La stessa legge anti-usura (legge del 7 marzo 1996 n.108), all’ art. 2,commi 1 e 2, rende necessaria la dichiarazione del TAEG

La prescrizione della legge anti-usura ha come ragione d’essere l’esplicitazione di una grandezza che possa essere confrontata con i c.d. “limiti” oltre i quali gli interessi sono dichiarati “usurari”.

I limiti o più propriamente soglie, contenuti nei decreti ministeriali emessi dal Ministero dell’Economie e delle finanze, sono anch’essi valori in termini percentuali i quali variano trimestralmente e altro non sono che i valori medi attraverso cui le banche e gli altri intermediari concedono le diverse categorie di finanziamento.

Il TAEG o ISC per essere  corretto per cui, deve contenere  tutti i costi legati all’erogazione del credito anche le c.d. “polizze assicurative” (oltre ad altri oneri accessori come le spese di istruttoria o gli oneri di intermediazione) seppur stipulate senza vincoli di obbligatorietà.

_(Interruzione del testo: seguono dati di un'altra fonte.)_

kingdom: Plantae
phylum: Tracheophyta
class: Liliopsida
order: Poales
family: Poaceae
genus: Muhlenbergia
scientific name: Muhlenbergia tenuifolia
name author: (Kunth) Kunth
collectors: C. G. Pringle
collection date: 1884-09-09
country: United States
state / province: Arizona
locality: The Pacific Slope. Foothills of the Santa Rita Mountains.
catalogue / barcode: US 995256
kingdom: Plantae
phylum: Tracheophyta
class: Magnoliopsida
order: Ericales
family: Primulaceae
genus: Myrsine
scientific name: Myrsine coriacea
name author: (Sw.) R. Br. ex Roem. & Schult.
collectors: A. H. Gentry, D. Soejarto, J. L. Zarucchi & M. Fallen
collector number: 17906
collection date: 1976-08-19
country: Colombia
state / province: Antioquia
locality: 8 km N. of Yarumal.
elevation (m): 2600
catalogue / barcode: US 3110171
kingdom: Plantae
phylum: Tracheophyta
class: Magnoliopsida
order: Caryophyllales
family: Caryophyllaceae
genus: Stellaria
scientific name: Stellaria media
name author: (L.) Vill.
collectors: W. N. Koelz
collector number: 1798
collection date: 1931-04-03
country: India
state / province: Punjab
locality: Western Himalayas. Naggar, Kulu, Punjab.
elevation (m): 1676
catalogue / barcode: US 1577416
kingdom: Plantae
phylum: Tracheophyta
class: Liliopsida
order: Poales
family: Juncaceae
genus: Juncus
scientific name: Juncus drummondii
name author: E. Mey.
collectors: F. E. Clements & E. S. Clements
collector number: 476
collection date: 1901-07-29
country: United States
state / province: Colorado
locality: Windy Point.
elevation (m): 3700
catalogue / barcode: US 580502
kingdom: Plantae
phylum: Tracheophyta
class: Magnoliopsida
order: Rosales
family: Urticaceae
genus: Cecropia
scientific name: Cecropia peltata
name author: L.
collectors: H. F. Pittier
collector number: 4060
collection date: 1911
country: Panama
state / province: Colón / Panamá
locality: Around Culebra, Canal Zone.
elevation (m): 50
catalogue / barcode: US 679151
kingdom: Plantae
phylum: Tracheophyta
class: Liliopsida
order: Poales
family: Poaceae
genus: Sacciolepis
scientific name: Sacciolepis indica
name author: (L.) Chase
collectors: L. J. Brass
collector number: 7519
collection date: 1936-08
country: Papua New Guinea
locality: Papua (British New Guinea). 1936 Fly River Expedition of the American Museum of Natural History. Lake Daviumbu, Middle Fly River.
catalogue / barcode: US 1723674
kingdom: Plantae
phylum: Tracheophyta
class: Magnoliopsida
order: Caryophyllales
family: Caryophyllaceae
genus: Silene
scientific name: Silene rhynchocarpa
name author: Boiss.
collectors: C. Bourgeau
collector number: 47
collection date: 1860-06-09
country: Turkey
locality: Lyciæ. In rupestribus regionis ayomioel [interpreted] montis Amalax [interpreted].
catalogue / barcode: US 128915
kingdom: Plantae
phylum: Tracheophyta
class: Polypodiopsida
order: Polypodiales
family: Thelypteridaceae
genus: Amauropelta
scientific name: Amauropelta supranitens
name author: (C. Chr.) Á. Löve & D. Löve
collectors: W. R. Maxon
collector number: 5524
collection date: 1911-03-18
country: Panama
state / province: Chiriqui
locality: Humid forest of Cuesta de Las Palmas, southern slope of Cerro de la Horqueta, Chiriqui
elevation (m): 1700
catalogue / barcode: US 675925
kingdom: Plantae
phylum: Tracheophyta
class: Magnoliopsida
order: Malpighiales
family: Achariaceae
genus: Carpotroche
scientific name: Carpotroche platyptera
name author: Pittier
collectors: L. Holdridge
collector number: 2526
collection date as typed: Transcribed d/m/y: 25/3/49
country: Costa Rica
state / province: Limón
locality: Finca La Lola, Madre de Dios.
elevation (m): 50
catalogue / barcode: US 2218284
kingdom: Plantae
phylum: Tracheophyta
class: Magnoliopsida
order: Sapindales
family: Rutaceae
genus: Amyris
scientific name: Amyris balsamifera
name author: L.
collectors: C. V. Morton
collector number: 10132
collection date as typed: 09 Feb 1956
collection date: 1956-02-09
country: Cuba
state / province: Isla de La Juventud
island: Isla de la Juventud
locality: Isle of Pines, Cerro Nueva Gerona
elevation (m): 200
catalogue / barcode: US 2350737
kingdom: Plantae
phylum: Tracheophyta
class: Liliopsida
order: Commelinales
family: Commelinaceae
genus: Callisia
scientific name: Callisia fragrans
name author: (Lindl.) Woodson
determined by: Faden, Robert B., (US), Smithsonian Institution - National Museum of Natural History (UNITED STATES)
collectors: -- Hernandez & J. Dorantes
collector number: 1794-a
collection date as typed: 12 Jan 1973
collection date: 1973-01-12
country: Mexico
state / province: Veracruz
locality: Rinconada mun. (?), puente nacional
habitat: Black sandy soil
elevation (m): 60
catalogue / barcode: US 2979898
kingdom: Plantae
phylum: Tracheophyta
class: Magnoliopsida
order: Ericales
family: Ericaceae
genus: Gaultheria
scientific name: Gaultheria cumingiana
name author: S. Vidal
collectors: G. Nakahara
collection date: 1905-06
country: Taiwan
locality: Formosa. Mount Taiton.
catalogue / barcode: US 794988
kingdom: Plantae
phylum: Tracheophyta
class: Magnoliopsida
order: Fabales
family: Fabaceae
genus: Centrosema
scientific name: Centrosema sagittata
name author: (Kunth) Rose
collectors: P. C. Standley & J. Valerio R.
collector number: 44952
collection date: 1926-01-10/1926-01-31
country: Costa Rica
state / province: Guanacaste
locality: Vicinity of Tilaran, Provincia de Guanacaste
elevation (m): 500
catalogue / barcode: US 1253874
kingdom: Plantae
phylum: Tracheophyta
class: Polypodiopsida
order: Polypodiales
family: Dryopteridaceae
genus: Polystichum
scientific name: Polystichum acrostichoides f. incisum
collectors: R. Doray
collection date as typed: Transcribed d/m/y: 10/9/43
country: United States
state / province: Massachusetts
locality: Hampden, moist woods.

In merito invitiamo ad approfondire la questione dando un’occhiata ad una recente decisione ABF (Arbitro Bancario Finanziario), al seguente link:

https://www.verifichefinanziamenti.it/giurisprudenza/anatocismo-e-usura-mutui-giurisprudenza/2018/08/30/i-premi-assicurativi-debbono-essere-inclusi-nel-calcolo-del-taeg-arbitro-bancario-e-finanziario-decisione-del-16-maggio-2018/

Conclusioni

Nel caso in cui l’intermediario bancario violi la normativa sulla trasparenza, la legge prevede a tutela del consumatore una serie di provvedimenti che cambiano a seconda dell’illegittimità commessa.

Ad esempio se il TAEG o ISC fosse difforme al reale costo sostenuto dalla parte contraente il TUB, prevede la rimodulazione del calcolo degli interessi del prestito al Tasso Minimo dei BOT, così come disposto dall’art. 117, con un notevole vantaggio per il debitore. E’ infatti prescritto che: In caso di inosservanza del comma 4 e nelle ipotesi di nullità indicate nel comma 6, si applicano: il tasso nominale minimo e quello massimo, rispettivamente per le operazioni attive e per quelle passive, dei buoni ordinari del tesoro annuali o di altri titoli similari eventualmente indicati dal Ministro dell’economia e delle finanze, emessi nei dodici mesi precedenti la conclusione del contratto o, se più favorevoli per il cliente, emessi nei dodici mesi precedenti lo svolgimento dell’operazione.